Everything But The Girl: danse et mélancolie

 

Il y a bien longtemps que je n’ai pas embrassé une bouche avec une haleine de cigarette froide. Il ne reste qu’une sensation pour me rappeler ma jeunesse: l’odeur du CK One. Il suffit que quelqu’un rentre dans une rame de métro (plus souvent de tram ces jours-ci) en portant le parfum cheap de Calvin Klein pour que je me retrouve transporté dans l’Angleterre fantasmée de mes 14 ans. Ces sensations sont souvent associées à un morceau, que je fredonne facilement:  Missing, la ritournelle d’Everything But The Girl.

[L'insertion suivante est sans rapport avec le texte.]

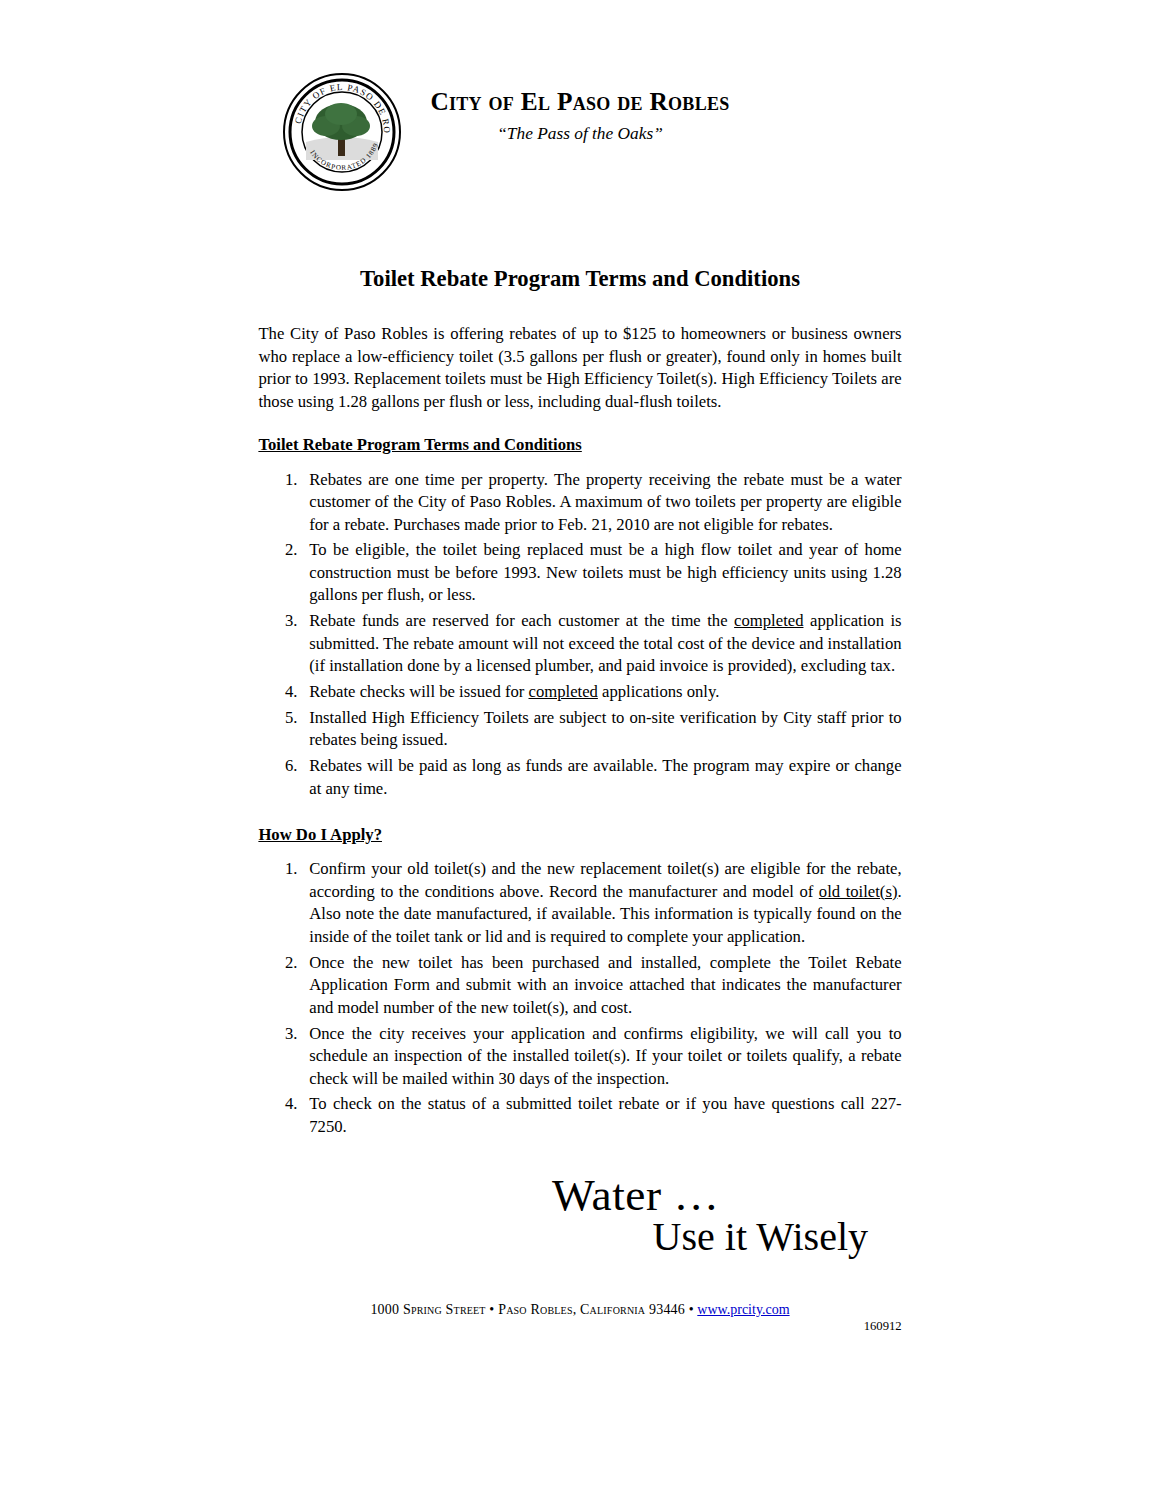CITY OF EL PASO DE ROBLES INCORPORATED 1889
City of El Paso de Robles
“The Pass of the Oaks”
Toilet Rebate Program Terms and Conditions
The City of Paso Robles is offering rebates of up to $125 to homeowners or business owners who replace a low-efficiency toilet (3.5 gallons per flush or greater), found only in homes built prior to 1993. Replacement toilets must be High Efficiency Toilet(s). High Efficiency Toilets are those using 1.28 gallons per flush or less, including dual-flush toilets.
Toilet Rebate Program Terms and Conditions
Rebates are one time per property. The property receiving the rebate must be a water customer of the City of Paso Robles. A maximum of two toilets per property are eligible for a rebate. Purchases made prior to Feb. 21, 2010 are not eligible for rebates.
To be eligible, the toilet being replaced must be a high flow toilet and year of home construction must be before 1993. New toilets must be high efficiency units using 1.28 gallons per flush, or less.
Rebate funds are reserved for each customer at the time the completed application is submitted. The rebate amount will not exceed the total cost of the device and installation (if installation done by a licensed plumber, and paid invoice is provided), excluding tax.
Rebate checks will be issued for completed applications only.
Installed High Efficiency Toilets are subject to on-site verification by City staff prior to rebates being issued.
Rebates will be paid as long as funds are available. The program may expire or change at any time.
How Do I Apply?
Confirm your old toilet(s) and the new replacement toilet(s) are eligible for the rebate, according to the conditions above. Record the manufacturer and model of old toilet(s). Also note the date manufactured, if available. This information is typically found on the inside of the toilet tank or lid and is required to complete your application.
Once the new toilet has been purchased and installed, complete the Toilet Rebate Application Form and submit with an invoice attached that indicates the manufacturer and model number of the new toilet(s), and cost.
Once the city receives your application and confirms eligibility, we will call you to schedule an inspection of the installed toilet(s). If your toilet or toilets qualify, a rebate check will be mailed within 30 days of the inspection.
To check on the status of a submitted toilet rebate or if you have questions call 227-7250.
Water …
Use it Wisely
1000 Spring Street • Paso Robles, California 93446 • www.prcity.com 160912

Comme beaucoup de gens de mon âge, j’ai découvert ce morceau avec le clip puis le remix de Todd Terry (et la version “chopped & screwed” de la même vidéo). J’avais été touché par l’aspect rachitique des musiciens, auquel je m’identifiais peut-être. Je me suis procuré l’album suivant, Walking Wounded, dont la teneur musicale me ferait sûrement sauter au plafond si je la découvrais aujourd’hui. Mais j’ai fini par comprendre ce qui m’y plaisait et fascinait tant. C’était cette façon d’attaquer la club music par un versant extrêmement déprimé. Cette voix pas si loin de celle de Morrissey chantait sur des beats jungle, des orgues crevés, et des gimmicks mollassons de house music (que je ne connaissais pas encore).  L’approche de ce groupe a façonné ma vision de la musique électronique et peu à peu de la fête, de la nuit et de tous les procédés de décompensation.

 

J’ai recherché ce bleu à l’âme synthétique quand j’ai commencé à sortir en club à Paris. Ces pièces sombres ressemblaient souvent à une salle d’attente un peu cauchemardesque. Je ressentais toujours une profonde mélancolie à voir les corps suer, attendre désespérément que quelque chose se passe, comme les deux musiciens d’Everything But The Girl en quelque sorte. La musique que passaient les dj’s dans les clubs où je suis sorti au début des années 2000 n’était jamais triste. Il fallait être joyeux, faire monter les substances. Mais moi c’était le punk hardcore qui me rendait heureux, j’avais envie de me ramollir et penser à la mort en écoutant de la dance music. Quelques années plus tard, j’ai découvert Burial et Zomby, une musique sombre et vaporeuse, basse, breakée. C’était parfait. Mon idéal était atteint. Un soir, en sortant de club et d’une énième déception de mon coeur mélancolique sur une piste de danse, je suis monté dans un taxi. La radio a crachotté doucement Missing. Je n’avais pas pensé à ce groupe depuis très longtemps.